**YOUR TASK:**
Rewrite the listing below with "源等级" changed to "源进程等级" wherever it occurs and everything else kept the same. Omit the pictures from your answer.

════

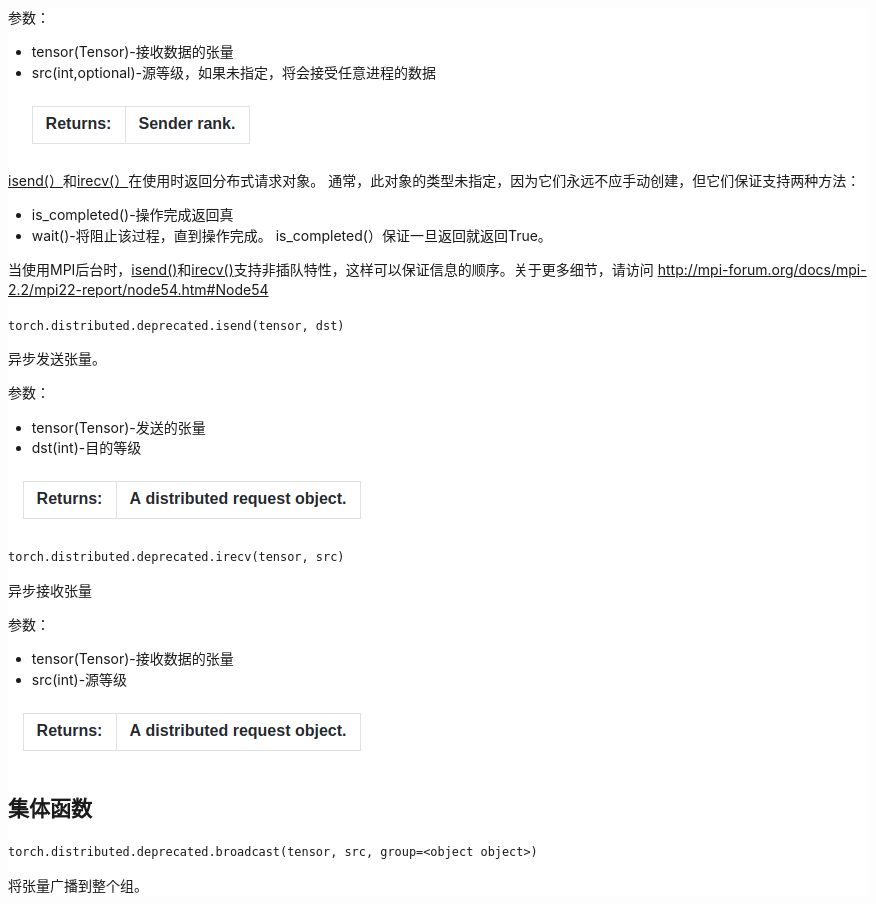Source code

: 参数：

* tensor(Tensor)-接收数据的张量
* src(int,optional)-源等级，如果未指定，将会接受任意进程的数据

![sender](img/Sender.png)

[isend(）](https://github.com/luxinfeng/pytorch-doc-zh/blob/master/docs/1.0/distributed_deprecated.md#torch.distributed.deprecated.isend)和[irecv(）](https://github.com/luxinfeng/pytorch-doc-zh/blob/master/docs/1.0/distributed_deprecated.md#torch.distributed.deprecated.irecv)在使用时返回分布式请求对象。 通常，此对象的类型未指定，因为它们永远不应手动创建，但它们保证支持两种方法：

* is_completed()-操作完成返回真
* wait()-将阻止该过程，直到操作完成。 is_completed(）保证一旦返回就返回True。

当使用MPI后台时，[isend()](https://github.com/luxinfeng/pytorch-doc-zh/blob/master/docs/1.0/distributed_deprecated.md#torch.distributed.deprecated.isend)和[irecv()](https://github.com/luxinfeng/pytorch-doc-zh/blob/master/docs/1.0/distributed_deprecated.md#torch.distributed.deprecated.irecv)支持非插队特性，这样可以保证信息的顺序。关于更多细节，请访问 http://mpi-forum.org/docs/mpi-2.2/mpi22-report/node54.htm#Node54

    torch.distributed.deprecated.isend(tensor, dst)

异步发送张量。

参数：

* tensor(Tensor)-发送的张量
* dst(int)-目的等级

![dis](img/distributed.png)

    torch.distributed.deprecated.irecv(tensor, src)

异步接收张量

参数：

* tensor(Tensor)-接收数据的张量
* src(int)-源等级

![dis](img/distributed.png)

## 集体函数

    torch.distributed.deprecated.broadcast(tensor, src, group=<object object>)

将张量广播到整个组。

════

**TASK SOLUTION:**
Source code

: 参数：

* tensor(Tensor)-接收数据的张量
* src(int,optional)-源进程等级，如果未指定，将会接受任意进程的数据

![sender](img/Sender.png)

[isend(）](https://github.com/luxinfeng/pytorch-doc-zh/blob/master/docs/1.0/distributed_deprecated.md#torch.distributed.deprecated.isend)和[irecv(）](https://github.com/luxinfeng/pytorch-doc-zh/blob/master/docs/1.0/distributed_deprecated.md#torch.distributed.deprecated.irecv)在使用时返回分布式请求对象。 通常，此对象的类型未指定，因为它们永远不应手动创建，但它们保证支持两种方法：

* is_completed()-操作完成返回真
* wait()-将阻止该过程，直到操作完成。 is_completed(）保证一旦返回就返回True。

当使用MPI后台时，[isend()](https://github.com/luxinfeng/pytorch-doc-zh/blob/master/docs/1.0/distributed_deprecated.md#torch.distributed.deprecated.isend)和[irecv()](https://github.com/luxinfeng/pytorch-doc-zh/blob/master/docs/1.0/distributed_deprecated.md#torch.distributed.deprecated.irecv)支持非插队特性，这样可以保证信息的顺序。关于更多细节，请访问 http://mpi-forum.org/docs/mpi-2.2/mpi22-report/node54.htm#Node54

    torch.distributed.deprecated.isend(tensor, dst)

异步发送张量。

参数：

* tensor(Tensor)-发送的张量
* dst(int)-目的等级

![dis](img/distributed.png)

    torch.distributed.deprecated.irecv(tensor, src)

异步接收张量

参数：

* tensor(Tensor)-接收数据的张量
* src(int)-源进程等级

![dis](img/distributed.png)

## 集体函数

    torch.distributed.deprecated.broadcast(tensor, src, group=<object object>)

将张量广播到整个组。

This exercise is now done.